Document excerpt =

Confirmed Sessions

We're just now beginning to announce the sessions. 70+ more to go. We'll be adding new sessions every few days.

Who guards the guardians? Designing for resilience in cluster orchestrators

Preetha Appan - HashiCorp

Cluster orchestrators enable reliable and repeatable application deploys and provide fault tolerance without operator intervention. These orchestrators are themselves complex distributed systems like the applications they manage. The blast radius when a cluster orchestrator fails is huge; it could take down all your applications. Designing resilience into the orchestrator is a unique challenge given its critical operational nature.
Preetha Appan outlines various failure modes ranging from network failures to entire server failures in Nomad, an open source scheduler that supports heterogeneous workloads. You’ll discover how building graceful degradation and resilience to address these failures involves looking at the problem as a trade-off between three system features: correctness, performance, and availability. Along the way, Preetha shares examples of design decisions that impact the availability of applications managed by the scheduler and lessons learned that apply to building any complex distributed system.

Improving reliability of your distributed data store

Mehant Baid - Dropbox

Edgestore is a low latency, distributed data store that is one of the largest services developed at Dropbox. It serves 10 million requests per second and stores over 10 trillion objects at rest. In the last few years Edgestore has grown from being used by a handful of services to being the primary data store for all of Dropbox’s metadata needs.
This talk will discuss the challenges we faced as we scaled Edgestore and our journey from being an operationally burdensome service that’s plagued with incidents and postmortems to a service that’s highly reliable and operationally light weight.

Isolate Computing

Zack Bloom - Cloudflare

For forty years computation has been built around the idea of a process as the fundamental abstraction of a piece of code to be executed. In that time, how we write code has changed dramatically, culminating with serverless, but the nature of a process has not.
Processes unfortunately incur a context-switching overhead as the operating system moves the Processor from executing one serverless container to another, wasting CPU cycles. Processes also can only do IO and other critical tasks by firing interrupts into the kernel which waste as much as 33% of the execution time of an IO bound function. Processes also incur startup time as heavyweight virtual machines like NodeJS are initialized, which we experience in the serverless world as a cold start. The fear of cold starts require us to do complex work to warm serverless functions, and require even infrequently used functions to consume precious memory to avoid them.
There may be an alternative. Web browsers have solved the same problem, the need to run many instances of untrusted code with minimal overhead and start new code execution lightning-fast, in an entirely different way. They run a single virtual machine, and encapsulate each piece of code not in a process, but in an ‘isolate’. These isolates can be started in 5 milliseconds, 100 times faster than a Node Lambda serverless function. They also consume 1/10 the memory.
Beyond serverless, being able to initiate execution of server-side code in less time than it takes for a web request to connect opens dramatic possibilities. Services can be scaled to millions of requests per second instantaneously. They can be deployed to hundreds of locations around the world with the same economics as deploying to just one. Even better, by eliminating process-related overhead, it brings us close to the economics of running on bare metal, but with the ergonomics of serverless programming.

Record set =
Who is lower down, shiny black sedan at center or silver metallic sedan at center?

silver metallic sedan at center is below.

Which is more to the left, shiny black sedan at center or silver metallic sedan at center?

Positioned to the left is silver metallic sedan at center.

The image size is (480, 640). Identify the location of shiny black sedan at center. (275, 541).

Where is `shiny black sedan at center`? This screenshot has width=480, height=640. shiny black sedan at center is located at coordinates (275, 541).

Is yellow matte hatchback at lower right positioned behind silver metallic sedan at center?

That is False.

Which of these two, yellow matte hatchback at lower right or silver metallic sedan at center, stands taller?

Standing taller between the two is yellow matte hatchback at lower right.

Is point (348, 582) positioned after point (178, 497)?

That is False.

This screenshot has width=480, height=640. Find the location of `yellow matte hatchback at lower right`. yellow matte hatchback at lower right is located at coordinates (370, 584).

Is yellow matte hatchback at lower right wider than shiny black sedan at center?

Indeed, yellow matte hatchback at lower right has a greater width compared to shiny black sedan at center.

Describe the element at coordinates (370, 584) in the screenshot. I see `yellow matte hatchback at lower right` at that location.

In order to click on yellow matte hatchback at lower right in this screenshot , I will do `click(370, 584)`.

...

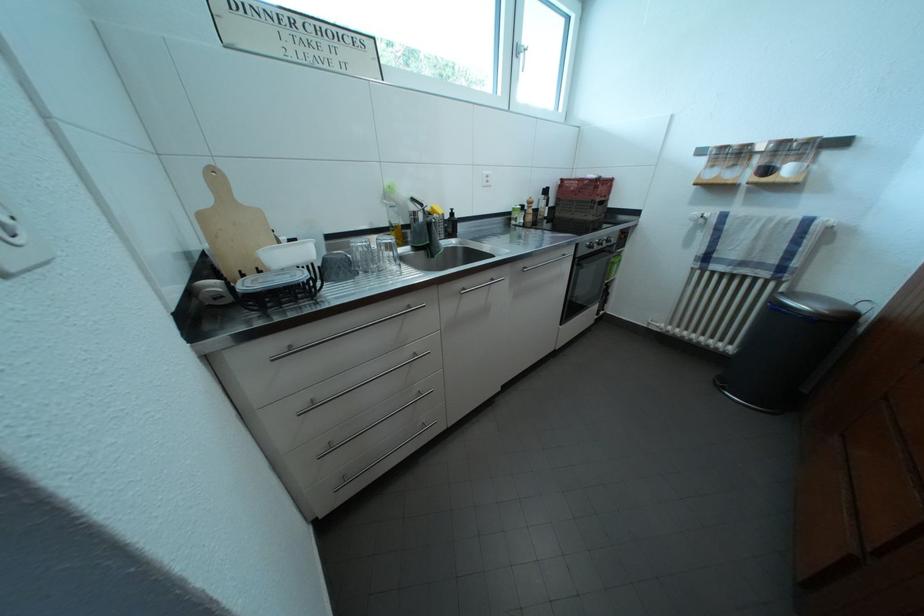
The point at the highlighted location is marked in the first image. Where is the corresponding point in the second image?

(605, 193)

Exercise =
From the conference session listing, extract the passage between "Confirmed Sessions" and "critical operational nature.", inclusive. The records play no part in this work.

Result for this exercise =
Confirmed Sessions

We're just now beginning to announce the sessions. 70+ more to go. We'll be adding new sessions every few days.

Who guards the guardians? Designing for resilience in cluster orchestrators

Preetha Appan - HashiCorp

Cluster orchestrators enable reliable and repeatable application deploys and provide fault tolerance without operator intervention. These orchestrators are themselves complex distributed systems like the applications they manage. The blast radius when a cluster orchestrator fails is huge; it could take down all your applications. Designing resilience into the orchestrator is a unique challenge given its critical operational nature.